Dans ce contexte libératoire, la télépathie et son projet de transparence psychique a des allures d’horizon indépassable pour la création plastique. Cette perspective livre aussi le sens ultime des mouvements d’avant-garde du XXe siècle, et partant leur acte de naissance. La réalité n’est pas aussi iconoclaste qu’on pourrait le croire: il s’agissait moins pour les avant-gardes de mettre fin aux codes de représentation classiques qui reposent sur l’illusion -à l’image de la peinture et de ses conventions- que d’inventer une nouvelle relation, immédiate, entre l’artiste et le spectateur. Cette concordance débouche sur un constat: la matérialisation de la pensée nourrie à la télépathie entraîne la dématérialisation de l’art.
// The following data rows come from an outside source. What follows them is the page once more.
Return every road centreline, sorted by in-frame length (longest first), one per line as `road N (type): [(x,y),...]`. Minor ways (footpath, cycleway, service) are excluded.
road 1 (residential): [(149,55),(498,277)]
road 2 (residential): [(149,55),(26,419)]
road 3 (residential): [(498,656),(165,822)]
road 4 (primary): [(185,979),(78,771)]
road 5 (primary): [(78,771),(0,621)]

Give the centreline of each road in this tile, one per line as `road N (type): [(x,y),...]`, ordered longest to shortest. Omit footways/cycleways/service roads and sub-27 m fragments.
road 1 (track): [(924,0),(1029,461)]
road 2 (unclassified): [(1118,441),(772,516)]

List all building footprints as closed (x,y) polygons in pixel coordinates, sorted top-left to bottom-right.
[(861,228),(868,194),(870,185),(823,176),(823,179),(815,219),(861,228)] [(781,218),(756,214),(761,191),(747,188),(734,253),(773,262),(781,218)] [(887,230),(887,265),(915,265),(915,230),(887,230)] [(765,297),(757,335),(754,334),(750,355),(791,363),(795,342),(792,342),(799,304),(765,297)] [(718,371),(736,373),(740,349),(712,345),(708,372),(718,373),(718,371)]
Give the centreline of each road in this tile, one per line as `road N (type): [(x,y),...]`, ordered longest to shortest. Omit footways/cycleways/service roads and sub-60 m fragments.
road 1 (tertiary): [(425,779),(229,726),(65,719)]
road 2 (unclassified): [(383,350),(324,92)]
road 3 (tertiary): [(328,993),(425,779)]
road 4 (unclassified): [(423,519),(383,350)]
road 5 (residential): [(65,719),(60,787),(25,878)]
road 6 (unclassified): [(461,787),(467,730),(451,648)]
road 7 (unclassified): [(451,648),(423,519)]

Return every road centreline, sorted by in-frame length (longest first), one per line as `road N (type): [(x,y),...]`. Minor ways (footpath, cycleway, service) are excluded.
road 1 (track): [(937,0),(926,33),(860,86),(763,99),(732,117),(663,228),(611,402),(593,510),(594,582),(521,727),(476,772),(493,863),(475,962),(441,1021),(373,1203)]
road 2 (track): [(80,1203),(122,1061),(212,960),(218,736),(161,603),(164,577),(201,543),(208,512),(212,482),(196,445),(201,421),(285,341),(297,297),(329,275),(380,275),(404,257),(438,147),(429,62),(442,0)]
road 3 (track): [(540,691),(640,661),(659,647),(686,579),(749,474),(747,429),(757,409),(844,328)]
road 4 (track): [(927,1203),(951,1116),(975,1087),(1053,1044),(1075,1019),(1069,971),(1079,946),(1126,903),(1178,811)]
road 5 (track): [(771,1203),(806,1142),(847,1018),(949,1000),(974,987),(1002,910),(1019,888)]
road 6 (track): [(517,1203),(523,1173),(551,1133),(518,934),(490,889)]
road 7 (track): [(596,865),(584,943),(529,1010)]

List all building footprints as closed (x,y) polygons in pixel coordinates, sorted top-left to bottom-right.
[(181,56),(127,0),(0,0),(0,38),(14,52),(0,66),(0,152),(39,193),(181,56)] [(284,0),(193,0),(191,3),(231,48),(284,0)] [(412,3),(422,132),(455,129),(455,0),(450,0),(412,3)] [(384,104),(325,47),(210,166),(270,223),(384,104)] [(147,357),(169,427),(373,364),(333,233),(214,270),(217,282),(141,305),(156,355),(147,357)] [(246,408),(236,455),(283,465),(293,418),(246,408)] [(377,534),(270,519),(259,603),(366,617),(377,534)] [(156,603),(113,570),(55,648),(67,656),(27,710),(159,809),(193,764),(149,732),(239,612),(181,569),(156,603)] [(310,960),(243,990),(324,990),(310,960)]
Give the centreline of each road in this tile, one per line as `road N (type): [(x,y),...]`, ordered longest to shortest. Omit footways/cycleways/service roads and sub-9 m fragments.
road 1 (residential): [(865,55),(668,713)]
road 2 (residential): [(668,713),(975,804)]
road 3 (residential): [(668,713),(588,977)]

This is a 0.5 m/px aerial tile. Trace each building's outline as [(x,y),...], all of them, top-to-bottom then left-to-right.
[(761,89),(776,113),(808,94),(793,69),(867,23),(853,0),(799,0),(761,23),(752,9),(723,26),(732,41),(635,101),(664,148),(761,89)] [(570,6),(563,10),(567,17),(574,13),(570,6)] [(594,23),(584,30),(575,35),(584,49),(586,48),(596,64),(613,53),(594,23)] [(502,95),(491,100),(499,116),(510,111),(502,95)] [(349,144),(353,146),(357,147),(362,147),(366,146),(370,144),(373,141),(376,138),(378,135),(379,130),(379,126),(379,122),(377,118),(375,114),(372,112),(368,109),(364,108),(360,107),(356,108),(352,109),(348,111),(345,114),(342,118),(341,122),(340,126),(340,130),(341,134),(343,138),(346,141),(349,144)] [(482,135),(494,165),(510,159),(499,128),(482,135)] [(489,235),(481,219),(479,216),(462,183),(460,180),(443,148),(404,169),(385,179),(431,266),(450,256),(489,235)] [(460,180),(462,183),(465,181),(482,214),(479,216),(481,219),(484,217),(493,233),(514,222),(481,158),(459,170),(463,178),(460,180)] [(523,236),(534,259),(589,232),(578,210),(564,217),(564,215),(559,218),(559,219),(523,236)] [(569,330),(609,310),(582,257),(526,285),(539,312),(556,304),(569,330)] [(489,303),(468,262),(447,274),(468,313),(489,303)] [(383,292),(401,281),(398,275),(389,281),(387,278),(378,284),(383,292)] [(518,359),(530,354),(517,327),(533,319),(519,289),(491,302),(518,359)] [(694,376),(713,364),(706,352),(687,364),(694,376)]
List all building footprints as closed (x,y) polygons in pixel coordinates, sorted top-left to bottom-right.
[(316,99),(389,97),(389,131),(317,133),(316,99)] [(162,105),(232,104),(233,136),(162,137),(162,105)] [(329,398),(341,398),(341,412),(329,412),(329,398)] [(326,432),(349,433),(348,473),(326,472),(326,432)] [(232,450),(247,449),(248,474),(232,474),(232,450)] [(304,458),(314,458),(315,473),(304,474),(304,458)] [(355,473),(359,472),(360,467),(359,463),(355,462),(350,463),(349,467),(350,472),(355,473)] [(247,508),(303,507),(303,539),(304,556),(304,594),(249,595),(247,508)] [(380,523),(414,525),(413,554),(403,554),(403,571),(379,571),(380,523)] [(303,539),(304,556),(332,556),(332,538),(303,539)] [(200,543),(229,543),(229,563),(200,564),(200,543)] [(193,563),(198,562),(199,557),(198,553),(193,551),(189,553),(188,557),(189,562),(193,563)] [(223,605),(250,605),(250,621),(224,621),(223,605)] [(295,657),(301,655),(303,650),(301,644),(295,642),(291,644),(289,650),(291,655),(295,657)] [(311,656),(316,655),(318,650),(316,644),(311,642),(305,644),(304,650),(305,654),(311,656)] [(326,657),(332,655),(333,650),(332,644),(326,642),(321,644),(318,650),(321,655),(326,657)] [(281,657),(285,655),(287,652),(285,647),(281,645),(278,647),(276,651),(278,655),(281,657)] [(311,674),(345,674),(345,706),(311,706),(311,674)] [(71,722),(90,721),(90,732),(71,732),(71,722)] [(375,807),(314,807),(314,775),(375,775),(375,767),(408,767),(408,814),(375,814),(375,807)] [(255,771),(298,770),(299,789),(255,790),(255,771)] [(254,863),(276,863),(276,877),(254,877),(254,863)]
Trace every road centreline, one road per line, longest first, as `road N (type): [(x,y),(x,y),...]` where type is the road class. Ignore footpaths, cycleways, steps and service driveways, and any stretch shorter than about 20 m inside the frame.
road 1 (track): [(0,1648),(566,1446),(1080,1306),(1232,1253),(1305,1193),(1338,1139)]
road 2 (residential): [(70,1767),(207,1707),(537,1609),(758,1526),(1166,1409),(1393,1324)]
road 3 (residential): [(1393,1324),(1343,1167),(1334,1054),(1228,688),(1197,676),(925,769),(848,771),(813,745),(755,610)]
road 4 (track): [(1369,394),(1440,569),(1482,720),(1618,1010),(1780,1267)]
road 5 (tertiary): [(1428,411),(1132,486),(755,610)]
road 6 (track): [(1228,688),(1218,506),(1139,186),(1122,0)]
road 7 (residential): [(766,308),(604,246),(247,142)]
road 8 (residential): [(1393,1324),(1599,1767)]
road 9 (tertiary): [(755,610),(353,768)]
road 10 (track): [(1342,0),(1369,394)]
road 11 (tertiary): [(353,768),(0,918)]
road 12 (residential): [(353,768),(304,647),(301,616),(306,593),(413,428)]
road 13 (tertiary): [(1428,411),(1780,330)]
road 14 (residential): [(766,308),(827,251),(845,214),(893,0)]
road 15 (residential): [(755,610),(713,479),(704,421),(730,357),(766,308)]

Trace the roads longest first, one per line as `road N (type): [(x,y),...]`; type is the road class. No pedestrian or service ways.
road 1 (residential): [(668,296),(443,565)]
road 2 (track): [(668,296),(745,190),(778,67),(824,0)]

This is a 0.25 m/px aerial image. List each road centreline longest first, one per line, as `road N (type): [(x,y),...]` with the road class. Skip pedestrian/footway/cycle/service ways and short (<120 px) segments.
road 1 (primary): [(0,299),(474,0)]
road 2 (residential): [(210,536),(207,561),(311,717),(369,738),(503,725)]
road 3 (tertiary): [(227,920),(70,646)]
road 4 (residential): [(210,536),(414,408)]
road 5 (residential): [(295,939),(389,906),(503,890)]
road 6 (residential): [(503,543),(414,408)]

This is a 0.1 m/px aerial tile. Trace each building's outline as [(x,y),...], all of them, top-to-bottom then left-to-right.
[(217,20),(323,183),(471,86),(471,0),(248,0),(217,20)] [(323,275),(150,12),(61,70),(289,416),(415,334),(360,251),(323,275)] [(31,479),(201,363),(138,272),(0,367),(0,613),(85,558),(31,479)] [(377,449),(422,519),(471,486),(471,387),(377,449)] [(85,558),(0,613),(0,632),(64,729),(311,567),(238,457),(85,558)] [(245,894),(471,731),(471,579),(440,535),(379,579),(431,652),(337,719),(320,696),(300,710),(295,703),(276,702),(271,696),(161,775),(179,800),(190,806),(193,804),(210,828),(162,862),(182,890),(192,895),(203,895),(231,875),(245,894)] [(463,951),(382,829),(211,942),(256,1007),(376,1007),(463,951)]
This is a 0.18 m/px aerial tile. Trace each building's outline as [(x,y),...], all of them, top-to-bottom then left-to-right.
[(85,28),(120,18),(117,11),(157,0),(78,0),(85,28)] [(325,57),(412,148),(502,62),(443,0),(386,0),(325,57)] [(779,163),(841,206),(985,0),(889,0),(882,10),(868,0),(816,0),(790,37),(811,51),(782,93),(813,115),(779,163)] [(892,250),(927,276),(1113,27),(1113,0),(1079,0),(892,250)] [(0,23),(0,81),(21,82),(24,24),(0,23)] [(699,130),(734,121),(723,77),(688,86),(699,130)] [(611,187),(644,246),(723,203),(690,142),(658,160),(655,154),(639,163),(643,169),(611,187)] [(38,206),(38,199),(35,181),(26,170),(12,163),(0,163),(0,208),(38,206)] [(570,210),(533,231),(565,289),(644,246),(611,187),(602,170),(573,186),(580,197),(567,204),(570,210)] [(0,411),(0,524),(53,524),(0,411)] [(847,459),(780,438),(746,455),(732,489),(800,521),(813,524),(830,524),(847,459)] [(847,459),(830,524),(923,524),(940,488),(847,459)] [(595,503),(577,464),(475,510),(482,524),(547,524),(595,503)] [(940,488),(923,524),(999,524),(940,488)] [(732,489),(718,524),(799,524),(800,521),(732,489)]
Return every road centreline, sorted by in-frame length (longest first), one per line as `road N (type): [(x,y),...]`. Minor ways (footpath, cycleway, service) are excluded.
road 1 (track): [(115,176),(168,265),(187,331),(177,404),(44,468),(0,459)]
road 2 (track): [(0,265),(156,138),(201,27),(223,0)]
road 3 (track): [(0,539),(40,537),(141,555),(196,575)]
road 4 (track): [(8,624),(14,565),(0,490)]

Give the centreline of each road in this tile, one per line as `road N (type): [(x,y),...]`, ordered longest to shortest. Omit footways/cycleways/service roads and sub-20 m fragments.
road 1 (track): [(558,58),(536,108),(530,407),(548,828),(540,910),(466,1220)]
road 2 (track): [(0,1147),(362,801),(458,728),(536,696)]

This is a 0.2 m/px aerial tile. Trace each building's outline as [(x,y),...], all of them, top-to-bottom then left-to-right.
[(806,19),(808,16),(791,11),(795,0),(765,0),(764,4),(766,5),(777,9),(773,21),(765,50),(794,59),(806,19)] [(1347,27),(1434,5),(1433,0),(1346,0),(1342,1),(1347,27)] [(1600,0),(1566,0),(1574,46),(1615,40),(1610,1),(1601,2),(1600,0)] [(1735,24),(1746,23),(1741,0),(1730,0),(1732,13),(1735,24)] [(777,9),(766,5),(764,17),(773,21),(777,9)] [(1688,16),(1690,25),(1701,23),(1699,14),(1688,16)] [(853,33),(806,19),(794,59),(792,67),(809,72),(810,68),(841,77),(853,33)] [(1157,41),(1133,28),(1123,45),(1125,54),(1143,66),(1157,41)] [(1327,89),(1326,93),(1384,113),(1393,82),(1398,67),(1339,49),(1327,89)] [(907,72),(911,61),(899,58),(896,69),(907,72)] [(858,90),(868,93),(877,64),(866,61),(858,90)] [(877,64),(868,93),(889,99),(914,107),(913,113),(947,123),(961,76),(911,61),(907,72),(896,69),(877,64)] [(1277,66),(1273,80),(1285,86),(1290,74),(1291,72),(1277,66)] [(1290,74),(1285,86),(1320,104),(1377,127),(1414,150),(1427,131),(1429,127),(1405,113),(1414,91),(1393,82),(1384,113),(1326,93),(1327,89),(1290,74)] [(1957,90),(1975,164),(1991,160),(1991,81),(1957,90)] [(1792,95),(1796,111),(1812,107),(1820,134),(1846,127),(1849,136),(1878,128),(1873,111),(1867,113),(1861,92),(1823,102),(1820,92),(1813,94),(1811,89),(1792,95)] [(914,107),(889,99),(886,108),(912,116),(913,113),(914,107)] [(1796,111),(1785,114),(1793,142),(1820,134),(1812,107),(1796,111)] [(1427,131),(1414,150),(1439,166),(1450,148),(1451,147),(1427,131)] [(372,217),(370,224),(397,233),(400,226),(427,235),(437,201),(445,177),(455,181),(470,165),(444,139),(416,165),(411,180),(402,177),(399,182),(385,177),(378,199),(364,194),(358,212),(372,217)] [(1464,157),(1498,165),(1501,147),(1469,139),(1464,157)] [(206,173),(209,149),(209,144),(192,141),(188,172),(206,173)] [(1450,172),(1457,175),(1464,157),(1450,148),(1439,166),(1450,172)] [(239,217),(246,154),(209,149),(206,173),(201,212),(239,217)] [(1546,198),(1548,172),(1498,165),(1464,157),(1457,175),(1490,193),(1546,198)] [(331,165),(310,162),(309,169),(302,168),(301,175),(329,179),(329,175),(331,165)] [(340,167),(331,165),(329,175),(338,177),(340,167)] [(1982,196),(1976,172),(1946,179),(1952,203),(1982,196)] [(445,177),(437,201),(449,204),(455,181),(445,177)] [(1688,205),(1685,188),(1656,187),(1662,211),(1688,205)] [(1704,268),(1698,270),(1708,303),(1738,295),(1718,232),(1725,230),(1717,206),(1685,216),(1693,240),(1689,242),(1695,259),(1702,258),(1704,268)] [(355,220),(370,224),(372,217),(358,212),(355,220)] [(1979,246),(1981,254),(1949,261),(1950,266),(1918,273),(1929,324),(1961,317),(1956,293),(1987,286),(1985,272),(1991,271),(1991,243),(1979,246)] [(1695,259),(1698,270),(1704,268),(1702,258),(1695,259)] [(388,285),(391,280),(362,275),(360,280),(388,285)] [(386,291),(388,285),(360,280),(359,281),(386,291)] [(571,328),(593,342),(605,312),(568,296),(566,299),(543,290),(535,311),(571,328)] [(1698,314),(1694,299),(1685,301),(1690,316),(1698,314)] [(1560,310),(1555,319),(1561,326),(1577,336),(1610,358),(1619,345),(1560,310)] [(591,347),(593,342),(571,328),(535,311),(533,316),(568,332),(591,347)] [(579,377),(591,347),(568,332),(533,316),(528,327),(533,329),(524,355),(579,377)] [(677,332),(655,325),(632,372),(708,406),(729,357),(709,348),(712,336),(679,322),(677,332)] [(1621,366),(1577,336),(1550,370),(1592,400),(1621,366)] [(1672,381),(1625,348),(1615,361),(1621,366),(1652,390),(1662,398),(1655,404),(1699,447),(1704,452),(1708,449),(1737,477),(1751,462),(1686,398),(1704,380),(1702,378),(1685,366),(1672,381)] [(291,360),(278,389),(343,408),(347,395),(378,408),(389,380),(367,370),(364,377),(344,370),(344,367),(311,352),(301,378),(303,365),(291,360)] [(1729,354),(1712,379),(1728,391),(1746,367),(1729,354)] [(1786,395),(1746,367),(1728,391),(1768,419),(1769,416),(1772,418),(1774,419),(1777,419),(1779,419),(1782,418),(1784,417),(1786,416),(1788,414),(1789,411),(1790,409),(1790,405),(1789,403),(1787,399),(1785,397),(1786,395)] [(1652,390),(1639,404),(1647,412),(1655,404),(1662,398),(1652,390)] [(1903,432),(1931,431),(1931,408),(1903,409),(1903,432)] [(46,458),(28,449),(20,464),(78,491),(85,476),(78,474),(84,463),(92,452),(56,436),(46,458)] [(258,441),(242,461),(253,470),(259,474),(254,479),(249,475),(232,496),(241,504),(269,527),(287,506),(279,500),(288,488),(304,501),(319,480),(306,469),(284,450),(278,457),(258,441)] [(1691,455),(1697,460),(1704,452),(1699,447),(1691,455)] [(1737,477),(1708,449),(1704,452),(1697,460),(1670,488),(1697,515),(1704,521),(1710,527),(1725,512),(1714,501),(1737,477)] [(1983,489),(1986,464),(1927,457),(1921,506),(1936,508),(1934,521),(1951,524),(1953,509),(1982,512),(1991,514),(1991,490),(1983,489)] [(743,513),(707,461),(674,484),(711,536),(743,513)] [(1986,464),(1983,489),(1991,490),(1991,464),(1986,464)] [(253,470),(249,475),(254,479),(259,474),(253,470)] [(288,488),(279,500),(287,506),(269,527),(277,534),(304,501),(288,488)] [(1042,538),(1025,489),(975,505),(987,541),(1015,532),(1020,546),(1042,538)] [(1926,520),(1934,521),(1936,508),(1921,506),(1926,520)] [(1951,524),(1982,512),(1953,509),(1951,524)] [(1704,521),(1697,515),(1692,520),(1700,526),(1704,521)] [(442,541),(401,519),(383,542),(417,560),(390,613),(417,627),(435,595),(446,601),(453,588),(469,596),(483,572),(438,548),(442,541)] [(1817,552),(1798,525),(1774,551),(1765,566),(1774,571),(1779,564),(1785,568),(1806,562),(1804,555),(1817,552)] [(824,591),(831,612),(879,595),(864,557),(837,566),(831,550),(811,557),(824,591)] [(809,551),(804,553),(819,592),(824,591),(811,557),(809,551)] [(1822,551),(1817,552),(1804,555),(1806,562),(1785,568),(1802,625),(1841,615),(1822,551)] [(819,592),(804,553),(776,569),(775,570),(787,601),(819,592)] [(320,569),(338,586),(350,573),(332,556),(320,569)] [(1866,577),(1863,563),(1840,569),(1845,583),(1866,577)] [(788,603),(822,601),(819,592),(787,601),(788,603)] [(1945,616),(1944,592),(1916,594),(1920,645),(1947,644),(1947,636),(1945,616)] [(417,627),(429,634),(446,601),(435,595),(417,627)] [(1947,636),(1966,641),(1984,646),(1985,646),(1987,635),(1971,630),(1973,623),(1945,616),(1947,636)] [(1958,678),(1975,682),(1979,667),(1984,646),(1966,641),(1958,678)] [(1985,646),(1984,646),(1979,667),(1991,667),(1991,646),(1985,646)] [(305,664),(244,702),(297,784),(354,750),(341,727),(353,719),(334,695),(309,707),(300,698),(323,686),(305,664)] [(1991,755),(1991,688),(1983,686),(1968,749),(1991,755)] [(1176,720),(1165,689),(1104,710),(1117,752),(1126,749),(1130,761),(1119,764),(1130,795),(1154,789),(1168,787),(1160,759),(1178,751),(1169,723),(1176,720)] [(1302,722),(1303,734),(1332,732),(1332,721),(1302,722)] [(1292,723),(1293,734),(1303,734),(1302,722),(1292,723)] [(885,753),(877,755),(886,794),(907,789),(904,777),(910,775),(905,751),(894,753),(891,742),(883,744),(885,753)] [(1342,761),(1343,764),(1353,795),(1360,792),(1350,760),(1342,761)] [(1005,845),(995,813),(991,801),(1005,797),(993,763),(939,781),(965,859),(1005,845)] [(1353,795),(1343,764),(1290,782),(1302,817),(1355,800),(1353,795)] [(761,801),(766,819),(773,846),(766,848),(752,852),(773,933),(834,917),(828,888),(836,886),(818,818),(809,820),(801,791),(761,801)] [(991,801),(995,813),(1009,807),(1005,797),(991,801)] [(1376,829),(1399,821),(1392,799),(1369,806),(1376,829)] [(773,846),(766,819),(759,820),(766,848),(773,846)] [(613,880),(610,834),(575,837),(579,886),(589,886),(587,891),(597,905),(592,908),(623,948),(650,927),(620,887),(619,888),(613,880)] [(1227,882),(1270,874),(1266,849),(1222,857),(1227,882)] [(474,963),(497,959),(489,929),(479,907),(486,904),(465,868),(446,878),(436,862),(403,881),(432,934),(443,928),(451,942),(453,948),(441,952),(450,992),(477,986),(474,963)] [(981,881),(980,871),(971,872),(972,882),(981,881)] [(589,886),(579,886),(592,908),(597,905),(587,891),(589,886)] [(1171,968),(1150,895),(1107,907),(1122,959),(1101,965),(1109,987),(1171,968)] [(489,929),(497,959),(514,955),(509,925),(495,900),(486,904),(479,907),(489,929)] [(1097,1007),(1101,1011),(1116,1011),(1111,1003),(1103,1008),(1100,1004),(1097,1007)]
Soit deux routes qui, en se croisant, dessine le grand carrefour de la modernité et de ses héritiers.

Clarté

Tel est le propos de Cosa mentale, remarquable exposition que l’on doit au commissaire Pascal Rousseau, qui est par ailleurs professeur d’histoire de l’art contemporain à l’Université Paris-Sorbonne. Une info qui n’est pas un détail tant le parcours construit en quatre parties sur une trame chronologique se révèle didactique, sans lourdeur. Le danger était qu’un tel sujet débouche sur des transversalités incompréhensibles. Ce n’est pas le cas. La scénographie fait mesurer toute l’ampleur d’une utopie moderne imprégnée par l’idée d’une transmission directe des émotions, d’esprit à esprit. De Nam June Paik à Kandinsky, en passant par Pollock ou Haus-Rucker-Co, groupe radical emblématique de la scène viennoise des années 60 et 70, on assiste au cheminement limpide d’un art télépathique, sans aucune médiation matérielle. Les débuts sont timides. Chez Gupka ou Redon, le visiteur se mesure à des tableaux dont la vocation est d’être « pure transparence de l’état psychique de l’artiste« , comme l’écrit Rousseau. Au fil du parcours, la charge magnétique augmente. Après l’épisode surréaliste passionnant mais déjà balisé, ce sont les séquences cosmiques et immersives d’un Jordan Belson, emblématiques du goût pour la mescaline des années 60, qui marquent un nouveau jalon vers une pure confrontation expérimentale entre sujet et objet. Après les années 80, le soufflé retombe, faisant place à des parodies désabusées. Ainsi du Suisse Gianni Motti dont la performance de déstabilisation télépathique à l’encontre du président colombien Samper Pizano l’a contraint à quitter rapidement le pays. Autres temps, autres moeurs.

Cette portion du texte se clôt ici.